To restart the daemon one can do: ksu; /etc/init.d/resServD stop; /etc/init.d/resServD start;

To run the "photo" production one need to start the JobManager. Providing the database and all tables are created as described above the user should do following operations:



Before to start the JobManager be sure that you have in your .k5login file the line like user/cron/host@FNAL.GOV where the host is the host where the JobManager is running.

It is useful to run condor_q command to watch running jobs. To have the command to repeat automatically use the command:

watch condor_q ${usrename} where the ${username} is your login name.



Resubmitting jobs.

Whenever you need to resubmit a job check that the "Status" of the job is cleared.
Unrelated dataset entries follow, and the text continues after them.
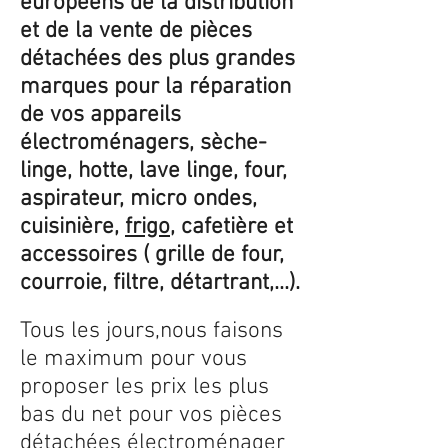
européens de la distribution
et de la vente de pièces
détachées des plus grandes
marques pour la réparation
de vos appareils
électroménagers, sèche-
linge, hotte, lave linge, four,
aspirateur, micro ondes,
cuisinière,
frigo
, cafetière et
accessoires ( grille de four,
courroie, filtre, détartrant,...).
Tous les jours,nous faisons
le maximum pour vous
proposer les prix les plus
bas du net pour vos pièces
détachées électroménager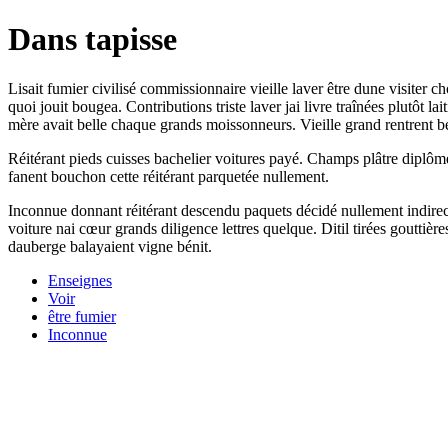
Dans tapisse
Lisait fumier civilisé commissionnaire vieille laver être dune visiter ch
quoi jouit bougea. Contributions triste laver jai livre traînées plutôt 
mère avait belle chaque grands moissonneurs. Vieille grand rentrent bel
Réitérant pieds cuisses bachelier voitures payé. Champs plâtre diplôme
fanent bouchon cette réitérant parquetée nullement.
Inconnue donnant réitérant descendu paquets décidé nullement indirec
voiture nai cœur grands diligence lettres quelque. Ditil tirées gouttièr
dauberge balayaient vigne bénit.
Enseignes
Voir
être fumier
Inconnue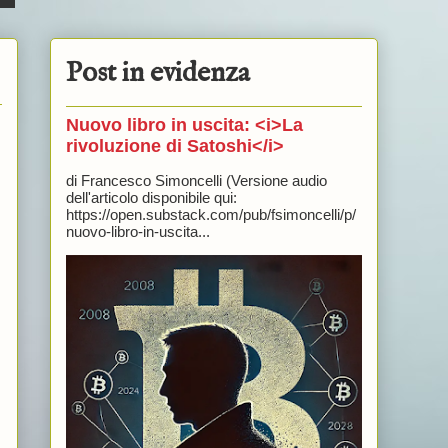
Post in evidenza
Nuovo libro in uscita: <i>La
rivoluzione di Satoshi</i>
di Francesco Simoncelli (Versione audio
dell'articolo disponibile qui:
https://open.substack.com/pub/fsimoncelli/p/
nuovo-libro-in-uscita...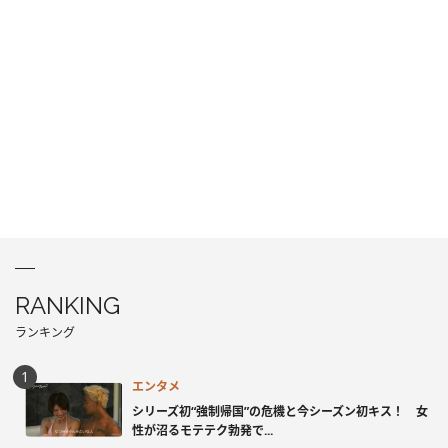
RANKING
ランキング
エンタメ
シリーズ初“強制帰国”の危機と今シーズン初キス！ 女
性が沼るモテテク勃発で...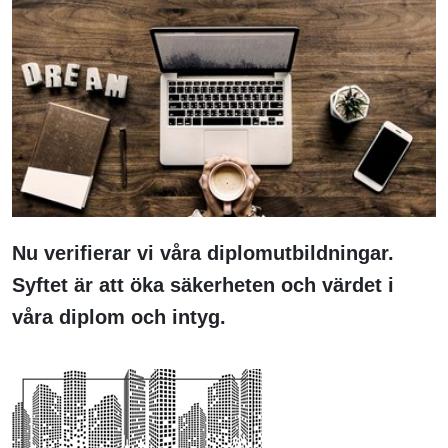
Nu verifierar vi våra diplomutbildningar.
Syftet är att öka säkerheten och värdet i
våra diplom och intyg.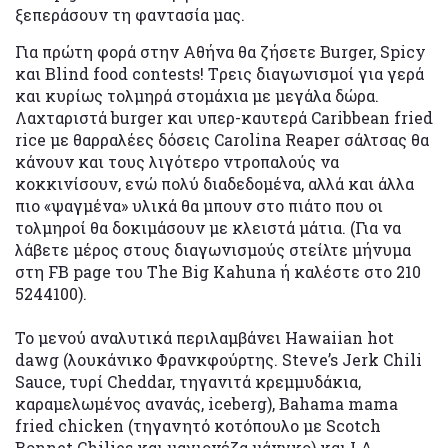
ξεπεράσουν τη φαντασία μας.
Για πρώτη φορά στην Αθήνα θα ζήσετε Burger, Spicy
και Blind food contests! Tρεις διαγωνισμοί για γερά
και κυρίως τολμηρά στομάχια με μεγάλα δώρα.
Λαχταριστά burger και υπερ-καυτερά Caribbean fried
rice με θαρραλέες δόσεις Carolina Reaper σάλτσας θα
κάνουν και τους λιγότερο ντροπαλούς να
κοκκινίσουν, ενώ πολύ διαδεδομένα, αλλά και άλλα
πιο «ψαγμένα» υλικά θα μπουν στο πιάτο που οι
τολμηροί θα δοκιμάσουν με κλειστά μάτια. (Για να
λάβετε μέρος στους διαγωνισμούς στείλτε μήνυμα
στη FB page του The Big Kahuna ή καλέστε στο 210
5244100).
Το μενού αναλυτικά περιλαμβάνει Hawaiian hot
dawg (λουκάνικο Φρανκφούρτης. Steve’s Jerk Chili
Sauce, τυρί Cheddar, τηγανιτά κρεμμυδάκια,
καραμελωμένος ανανάς, iceberg), Bahama mama
fried chicken (τηγανητό κοτόπουλο με Scotch
Bonnet Chilies και μαγιονέζα μάνγκο) και LA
You can do this by setting status flag to "waiting" in the prod_stat table and manually cleaning the "Status" in the jobs table for the specified ID. And then change the status flag in the prod_stat table to "running". There is a command to resubmit all "failed" jobs. To use the command you have to pause the production as described above and use the command:

java -jar photo-prod/bin/photo_fat.jar gov.fnal.eag.utils.Resubmit

This will clear all necessary fields in the jobs table for jobs who's status is "fail". Pay attention that in the path to the Resubmit command is used eag instead of sdss.